As I stated before many alien or extraterrestrial films are just a retold and regurgitated version of the 1979 classic. Life is no different despite its many attempts to be its own film it follows very similar plot lines. The one difference I noticed is that the crew is in a constant state of zero gravity which gives it a more realistic feel. The development of the creature from microscopic to full fledged being and a deadly monster is also a bit of a deviation. With all of this said, it’s not a bad film by any means. But there is nothing new or groundbreaking here either; the film is just an entertainment piece for those that enjoy this genre. A positive to be taken away is that it isn’t a long film, so it doesn’t give itself time to trip over itself. It moves quickly and smoothly which makes it an enjoyable experience, but if you are a stickler for originality and a massive Alien franchise fan, it may be best to steer clear of this one.
For nearly 17 years, Jake Gyllenhaal has been growing up on screen. As he’s gotten older, he’s consistently gotten better. He’s not only become a more polished actor, his choice of films has gotten better and better. He shows no fear when choosing films and is never ever afraid to challenge himself.
When he burst on the scene with his first major role in October Sky, the whole film community stood up and took notice. He appeared wise beyond his years and nothing short of a natural. He could have easily played it safe and gone on playing the sweet kid who everyone roots for, instead he did a complete 180 and his very next project was the existential and the cult classic, Donnie Darko. His choices and career have not stopped surprising everyone. One thing that is no longer a surprise is his unbelievable acting ability.
Gyllenhaal’s latest movie, Demolition, showcases all of these aspects of his career. The story is about a young Wall Street broker named Davis, who suddenly loses his wife in an automobile accident in which he is unharmed. When Davis is told what happened, he is truly unaffected by the news. His first reaction is to purchase some M&Ms in the nearby vending machine. When the candy gets stuck he chooses to write the vending machine company a letter explaining what transpired. Once he puts the pen to paper, he begins to go into detail everything that happened not only on that day, but in many aspects of his life and marriage.
Those around Davis begin to question his mental state when they notice that he appears completely emotionless at the loss of his wife. The most concerned is his father in law played by the wonderful Chris Cooper, who oddly enough played his father in his first big film, October Sky. His father in law Phil does all he can to bring comfort to Davis to seemingly no avail due to his complete lack of emotion.
Davis continues to write more letters to the vending machine company and is soon contacted by the customer service representative who contacts him because she is intrigued and touched by his letters. They form an odd yet heartwarming relationship through letters and phone calls as Davis begins to take a piece of Phil’s advice much too literally. Phil had told him that taking apart something is the only way to put it back together again. Phil’s advice is meant to draw out Davis and open him up. Davis begins dismantling everything he can and it becomes an obsession.

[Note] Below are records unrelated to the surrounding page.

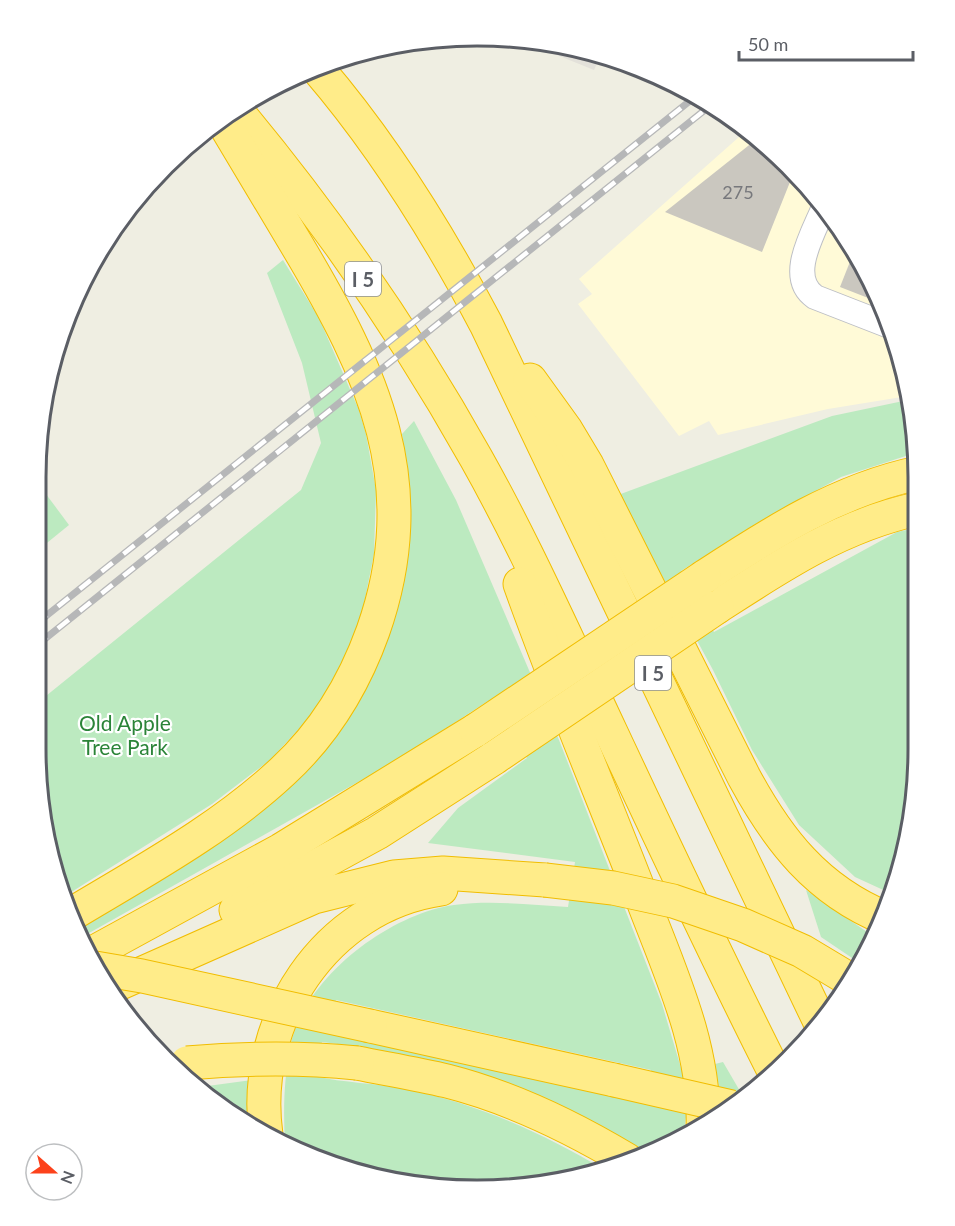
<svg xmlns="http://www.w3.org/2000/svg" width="955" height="1226" viewBox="0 0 955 1226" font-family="Lato,sans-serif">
  <rect width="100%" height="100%" fill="#efeee2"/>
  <polygon fill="#fffad7" points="748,129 809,186 860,256 896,336 908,396 828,409 718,435 709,421 679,436 578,304 592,294 579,279"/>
  <polygon fill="#e3e1da" points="550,44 591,51 601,54 594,70 547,51"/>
  <g fill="#bceac0" fill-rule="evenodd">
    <polygon points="283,260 319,318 359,410 366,434 376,490 374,554 362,614 336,678 309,718 270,760 212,804 65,896 51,863 36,749 36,704 301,490 321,443 302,363 267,273"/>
    <polygon points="908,400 918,452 841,477 757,523 681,571 714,632 897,532 916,528 911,834 892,894 855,877 799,825 752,750 713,670 618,495 832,416"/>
    <path d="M414,421L456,500L559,740L662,1004L684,1078L687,1111L683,1137L644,1153L613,1133L441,1063L361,1047L322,1042L314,1076C344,1083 376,1083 405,1089C476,1103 543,1133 605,1170L592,1175L478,1190L364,1175L285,1143C283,1109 284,1076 291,1043C306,977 389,914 454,905C492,900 531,905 568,907L575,862L428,843L458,808L527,758L488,701L399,759L82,937L77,926L293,778L407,556L410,493L402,434ZM336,1000L651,1070L644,1101L324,1031Z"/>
    <polygon points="37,482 69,525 37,551"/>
    <polygon points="806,890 870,934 876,935 861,964 821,937"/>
    <polygon points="723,1062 744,1098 720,1094 715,1064"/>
    <polygon points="252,1080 256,1130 200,1087"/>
  </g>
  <g fill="#cac7bf">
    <polygon points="758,138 794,172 762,252 665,212"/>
    <polygon points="855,249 860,256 881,303 840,287"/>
  </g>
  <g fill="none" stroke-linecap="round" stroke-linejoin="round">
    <g stroke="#bdbfc5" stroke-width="26">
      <path id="street" d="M824,207C814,232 786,277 815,297L892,327"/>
    </g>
    <g stroke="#f1bd00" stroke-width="35">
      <g id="highway">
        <path d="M317,68C384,146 438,233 486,324L820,1022"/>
        <path d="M236,110C326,218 407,335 476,458C516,529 550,603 585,677C647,809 709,943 775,1073"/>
        <path d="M530,380L566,430L587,465L744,777C778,840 817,890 885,918"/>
        <path d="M704,577C771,533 838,490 918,473"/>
        <path d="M520,584C557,688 600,790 640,893C668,968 706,1045 703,1128"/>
        <path d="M717,607C780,566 842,525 917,509"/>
        <polyline points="236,910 377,833 494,758"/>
        <path d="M72,914C145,870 221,829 283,771C324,733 354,684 373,631C425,483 373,373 298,247C272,204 247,162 222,120"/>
        <polyline points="89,955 281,850 476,730"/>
        <polyline points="109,988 314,897 394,877 443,873 545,880"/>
        <polyline points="370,1026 614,1080"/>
        <path d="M357,1063C387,1069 417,1074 447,1081C510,1097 572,1127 627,1160"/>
        <path d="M266,1135C250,1021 325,906 441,889"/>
      </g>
    </g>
    <use href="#street" stroke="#fff" stroke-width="24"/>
    <use href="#highway" stroke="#ffec89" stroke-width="33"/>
    <g stroke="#b6b7b8" stroke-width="7">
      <g id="rail">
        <polyline points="36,624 696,96"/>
        <polyline points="36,646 711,105"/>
      </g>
    </g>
    <use href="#rail" stroke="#fff" stroke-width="4.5" stroke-dasharray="14" stroke-linecap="butt"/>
    <g stroke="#f1bd00" stroke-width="35" stroke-linecap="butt">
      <g id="highway-bridge">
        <polyline points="476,730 704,577"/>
        <polyline points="494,758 717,607"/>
        <polyline points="545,880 613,888 673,901 743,925 802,951 852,981"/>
        <polyline points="95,968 142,976 370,1026"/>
        <path d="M187,1063C244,1058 300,1057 357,1063"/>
        <polyline points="614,1080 732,1107"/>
      </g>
    </g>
    <use href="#highway-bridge" stroke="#ffec89" stroke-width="33"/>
  </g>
  <g text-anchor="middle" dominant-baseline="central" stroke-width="4.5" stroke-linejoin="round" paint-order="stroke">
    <g font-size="18" fill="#77787c">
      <text x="738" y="192">275</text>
    </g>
    <g fill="#fff" stroke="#8c8e93" stroke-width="1.5">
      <rect x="345" y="262" width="36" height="34" rx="4.5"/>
      <rect x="635" y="656" width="36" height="34" rx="4.5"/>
    </g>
    <g font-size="20" font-weight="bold" fill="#5b5e65">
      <text x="363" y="279">I 5</text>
      <text x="653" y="673">I 5</text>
    </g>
    <g font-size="21" fill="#2b8438" stroke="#fff">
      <text x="125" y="722">Old Apple<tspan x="125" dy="24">Tree Park</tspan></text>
    </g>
  </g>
  <path d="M0 0H955V1226H0ZM477 46H477A431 431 0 0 1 908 477V749A431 431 0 0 1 477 1180H477A431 431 0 0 1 46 749V477A431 431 0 0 1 477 46Z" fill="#fff" fill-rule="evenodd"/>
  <path fill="none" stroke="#5b5e65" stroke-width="3" d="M477 46H477A431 431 0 0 1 908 477V749A431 431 0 0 1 477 1180H477A431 431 0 0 1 46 749V477A431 431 0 0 1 477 46Z"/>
  <g transform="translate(54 1172) rotate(111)"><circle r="28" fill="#ffffff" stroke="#bdbfc1" stroke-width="1.5"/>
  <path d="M0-4.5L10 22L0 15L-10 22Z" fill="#fc421b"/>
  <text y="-9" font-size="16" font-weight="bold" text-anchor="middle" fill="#5b5e65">N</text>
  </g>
  <path d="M739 51v9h174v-9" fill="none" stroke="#5b5e65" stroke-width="3"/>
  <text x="748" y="51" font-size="18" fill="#5b5e65" stroke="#ffffff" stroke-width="4.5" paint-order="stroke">50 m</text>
</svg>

His relationship with the service representative begins to grow and become deeper while not becoming romantic. They both understand the need to dismantle their lives as a way to understand the depths of themselves. As things in Davis’ life begin to reveal themselves he is able to cope and come to grips with the years of his marriage and where to go for there on out.
The performance that Gyllenhaal gives is nothing short of captivating and marvelous. The evolution of Davis is so well told and the manor in which he lets it unfold is palpable. You easily feel his emotions and lack thereof, right down to its turning point.
Demolition is without question the first really good film of the year. Whether or not it is a major player come award season is still to be determined by the power of the other films that are yet to be released. One thing is for sure, Demolition will not disappoint.